REQUEST 1:
From the Swaziland travel post below, reproduce word for word the passage starting with "Monday, 6 February" and going on through "the third day.".
REQUEST 2:
Answer these from the Swaziland travel post below:
(a) How many days did the writer spend working on the exhibition stand?
(b) Which two countries border Swaziland?
(c) How many leopard are in the kingdom?

TEXT UNDER STUDY:
*-*-*

Monday, 6 February 2012

Swaziland? Don't you mean Switzerland?

I have recently spent an exhausting 6 days working on an exhibition stand at the Adventure Travel Show and the Destinations Show in London, promoting the Kingdom of Swaziland and Sense Africa. After only 1 day it dawned on me how limited the general public's knowledge is about the Kingdom of Swaziland. I had all sorts of questions thrown at me, and a lot of people avoiding me because they didn't want to admit that they had no idea where the Kingdom of Swaziland was in the world. The fact that they were standing in the Africa section might have given the continent away.

However, there was one person who really tested by patience. The gentleman in question approached me on the third day.

'So, tell me about Switzerland.'
'Well, Switzerland is a country in Europe, it is very mountainous, often has a lot of snow and people enjoy their skiing there. Swaziland,' I continued in a jovial yet sarcastic manner, 'has plenty of mountains but doesn't often have snow for skiing because it's so warm in Africa.'
'So this isn't Switzerland then?'
'No, This is Swaziland, you are in the African section,' I said through gritted teeth and a wonderful smile, while standing in front of a 2m high picture of an elephant and an African boy in traditional dress dancing.
'I don't want to go to Africa', was the gentleman's response. I said nothing, but I suspect my look of exasperation said it all, the gentleman in question ambled off towards the Middle East.

After six days, I like to think that I've got my Swaziland promotional speech down to a fine art. So here it is…

"Swaziland is a Kingdom about the size of Wales, located in Southern Africa, bordering South Africa and Mozambique. It is easy to get around Swaziland, travelling distances are small and the country is relatively stable (in an African sense) because it is an absolute monarchy and all the people are from one tribe. It is a wonderful place to visit and gives you that up close and personal experience in Africa.

"It has three main things to offer: stunning scenery, captivating culture and wonderful wildlife viewing.

"The scenery ranges from mountainous regions to low land bushveld, where you can walk in wildlife reserves (where the larger animals do not reside), unaccompanied and at your own pace, discovering Swaziland for yourself. If you are into your walking this is one of the few places in Africa where you can follow marked trails in game reserves, enjoying Africa to the full. The scenery has also created an adventurous aspect to the Kingdom and you can mountain bike, whitewater raft, zip wire, trek and horse ride to your hearts content.

"Swaziland is also steeped in its culture, and you will see Swazis in their local dress practically every day and there is always the opportunity to see traditional dancing and singing. You can experience the 'real' Africa by letting locals show you around their own homestead and have a traditional healer throw the bones for you. The Swazis are an exceptionally friendly nation and are always happy to have a conversation about their heritage, welcome you into their homes or even play a game of football with you.

"And as for the wildlife, there is the opportunity to see the Big 5 in Swaziland, but there are only 12 leopard in the kingdom, and I have never seen one there. However, you can see elephants, rhino, buffalo and lion in Swaziland. Swaziland is reputedly meant to be the best place in the world (said in a Carlsberg accent) to see white rhino. If you go to both Hlane Royal National Park and Mkhaya Game Reserve, and you don't see rhino, you will probably have had your eyes closed for the duration!

"Swaziland is a safe place to travelling, whether it be with family or as a self drive. But if you really want to have that personalised up close experience, then I would recommend going with a reputable and knowledgeable tour operator. And of course that is with me."

*-*-*

DATASET EXTRACT:
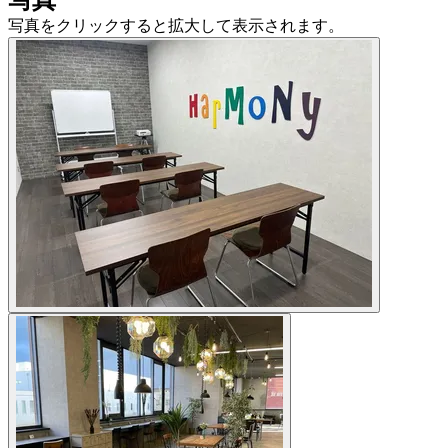
写真
写真をクリックすると拡大して表示されます。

*-*-*

OUTPUT 1:
Monday, 6 February 2012

Swaziland? Don't you mean Switzerland?

I have recently spent an exhausting 6 days working on an exhibition stand at the Adventure Travel Show and the Destinations Show in London, promoting the Kingdom of Swaziland and Sense Africa. After only 1 day it dawned on me how limited the general public's knowledge is about the Kingdom of Swaziland. I had all sorts of questions thrown at me, and a lot of people avoiding me because they didn't want to admit that they had no idea where the Kingdom of Swaziland was in the world. The fact that they were standing in the Africa section might have given the continent away.

However, there was one person who really tested by patience. The gentleman in question approached me on the third day.

OUTPUT 2:
(a) Six days.
(b) South Africa and Mozambique.
(c) Twelve.